Sesame Street is virtually a universal experience for North American children, so of course it started there. I grew up when Fraggle Rock was first aired. My parents were fans of the initial Muppet Show series in the 1970s and exposed us to the show, which helped give context for the characters in the few movies that came out in the 1980s for us. It was a major part of my upbringing, like Kids in the Hall but age-appropriate.
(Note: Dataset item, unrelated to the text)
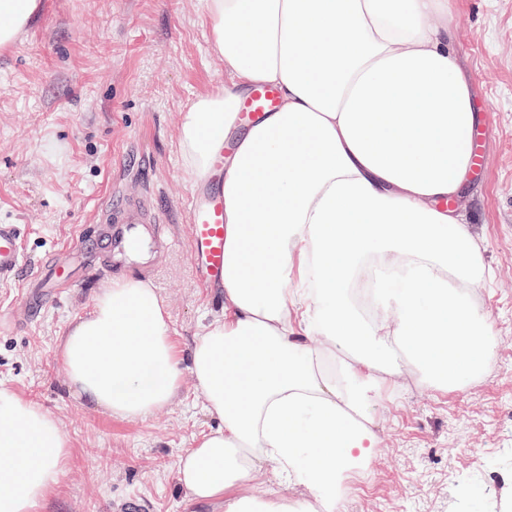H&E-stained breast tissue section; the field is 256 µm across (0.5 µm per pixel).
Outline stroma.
<instances>
[{"mask_svg": "<svg viewBox=\"0 0 512 512\" xmlns=\"http://www.w3.org/2000/svg\"><path fill=\"white\" fill-rule=\"evenodd\" d=\"M456 50L479 113L480 164L456 202L492 277L472 289L498 338L488 370L442 395L407 371L375 413L374 467L345 487L346 512H512V0H460ZM224 84L209 47L204 0H43L20 40L0 50V224L21 227L28 278L0 282V388L58 417L70 462L41 512H224L177 480L179 458L217 422L190 373L171 405L136 419L112 416L68 386L60 342L113 277L150 270L189 351L224 309L200 287L180 207L179 119ZM153 191L171 244L142 263L98 274L105 244L93 219L112 191ZM71 276L57 300L28 307L30 282L51 261Z\"/></svg>", "mask_w": 512, "mask_h": 512, "instance_id": "1", "label": "stroma"}]
</instances>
When Jim Henson died I was 7 years old. It was my first crushing experience with the concept of mortality, the first one that really sunk in. But as time went on – as Sesame Street continued and more movies were made – it helped my developing mind build the concept of immortality as well. Creative works remain posthumously to the creator, and legacies of the exceptionally affecting entertainers collectively live on. Even being commercialized and owned by Disney hasn’t ruined the value it played in my life.
This Christmas my sister drew my name from a hat for Secret Santa. She bought me the recently published biography of Jim Henson. It made me cry to open the gift, and will doubtless do so even more as I read it. It was not just the entertainment value of the shows, music, and movies that meant a lot, but the ideologies it portrayed. The values of those creatively responsible for entertainment are entrenched in the final product. Getting to know the life story of a remarkable influence will expose just how much of my grasp of the world, of consciousness, of purpose, and of morality aligns with what entertained my growing mind.
Secret Santa exchanges can leave you with challenges on what to buy, but I’m pretty sure my sister knew what to get me right off the top.